Ainda de acordo com a instituição, o caso gerou "profunda comoção" entre os estudantes e professores de Odontologia que "prontamente" manifestaram solidariedade a David. "A direção da Faculdade de Odontologia também se colocou à disposição da família do estudante para colaborar no sentido que este triste episódio seja apurado com o devido rigor. O vice-diretor, Esio Vieira, e a vice coordenadora do curso de graduação em Odontologia, Telma Aguiar, também estiveram em contato com a equipe médica do hospital", ressaltaram.
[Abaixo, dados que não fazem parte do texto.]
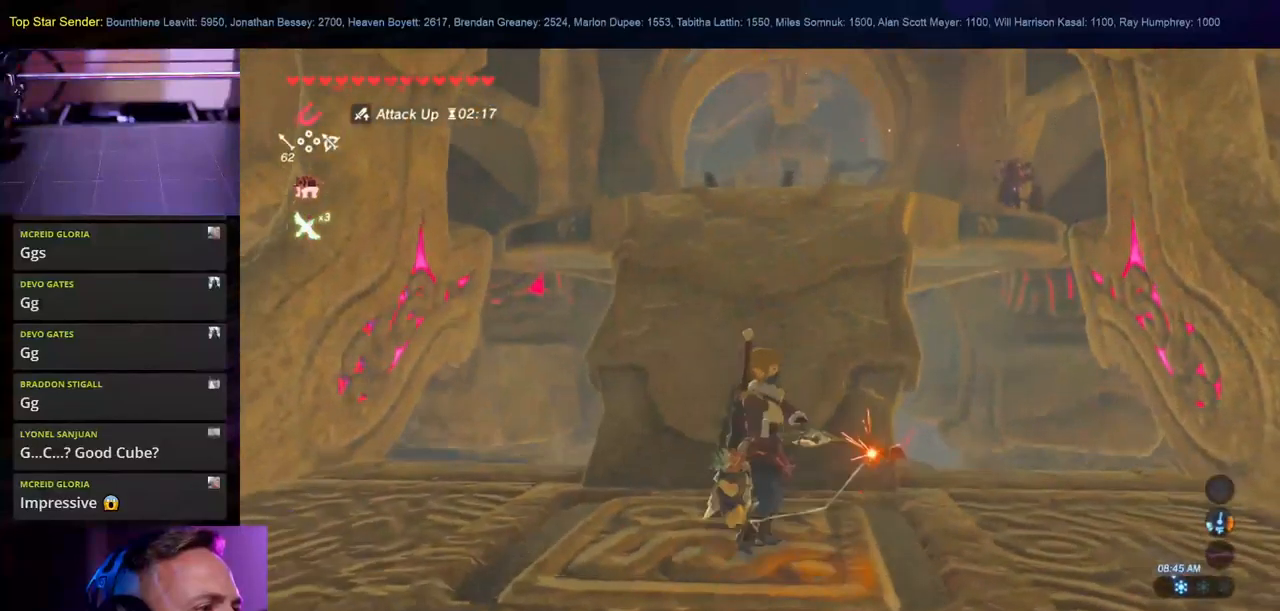
{"buttons": [], "left_stick": "center", "right_stick": "up-left", "events": [[33, "right_stick", "center"], [167, "left_stick", "center"], [333, "right_stick", "up-left"]]}
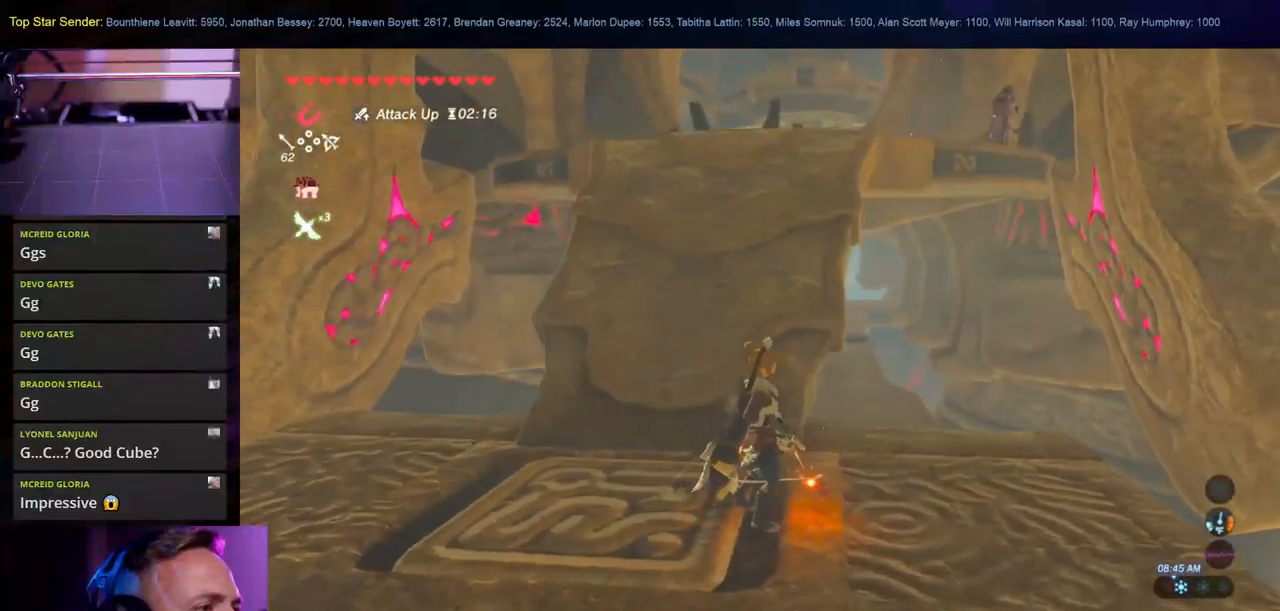
{"buttons": [], "left_stick": "up-right", "right_stick": "down", "events": [[33, "right_stick", "center"], [333, "left_stick", "up-right"], [333, "right_stick", "down"]]}
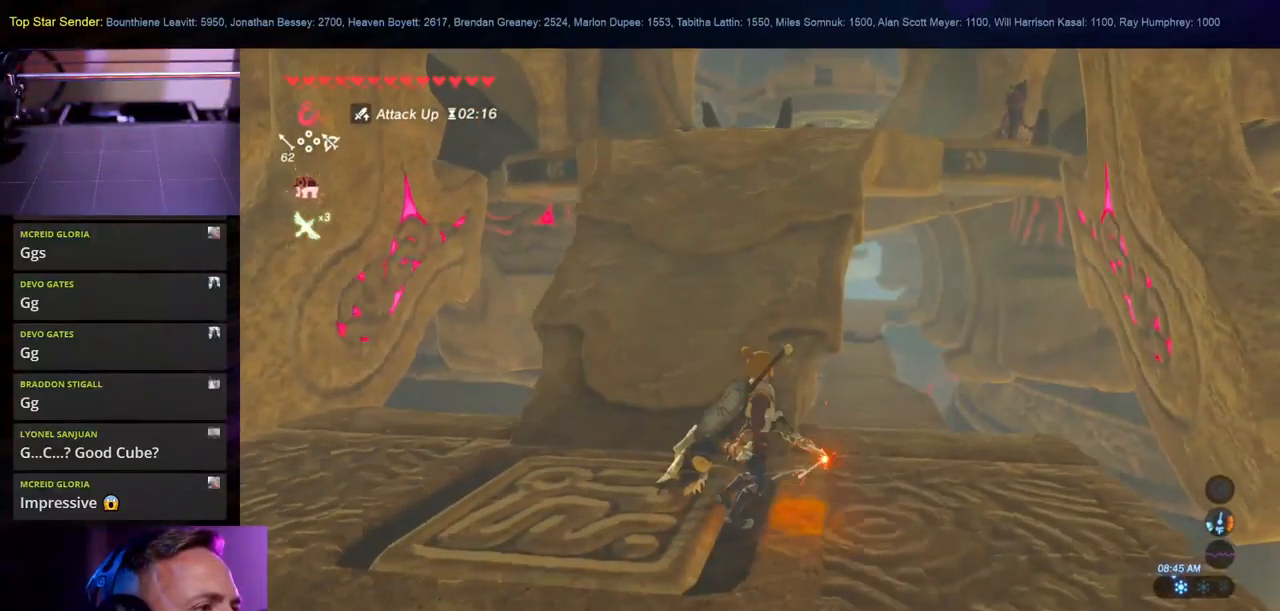
{"buttons": [], "left_stick": "center", "right_stick": "center", "events": [[17, "right_stick", "center"], [100, "left_stick", "center"], [217, "right_stick", "left"], [500, "right_stick", "center"]]}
A UFF informou que "toda sua comunidade se junta às preces da família para que David se recupere completamente e volte às atividades regulares do curso". A instituição ainda garantiu que deve consultar a Procuradoria Geral para buscar amparo jurídico. Eles reivindicam "profunda apuração" do caso para que os responsáveis sejam identificados e processados nos ditames da lei.

O Diretório Acadêmico Agripino Ether, do curso de odontologia, divulgou um posicionamento através de suas páginas na Internet e disse que "é testemunha de que David sempre esteve ativo nas atividades acadêmicas da faculdade e que nunca esteve envolvido com práticas ilícitas, as quais está sendo incriminado".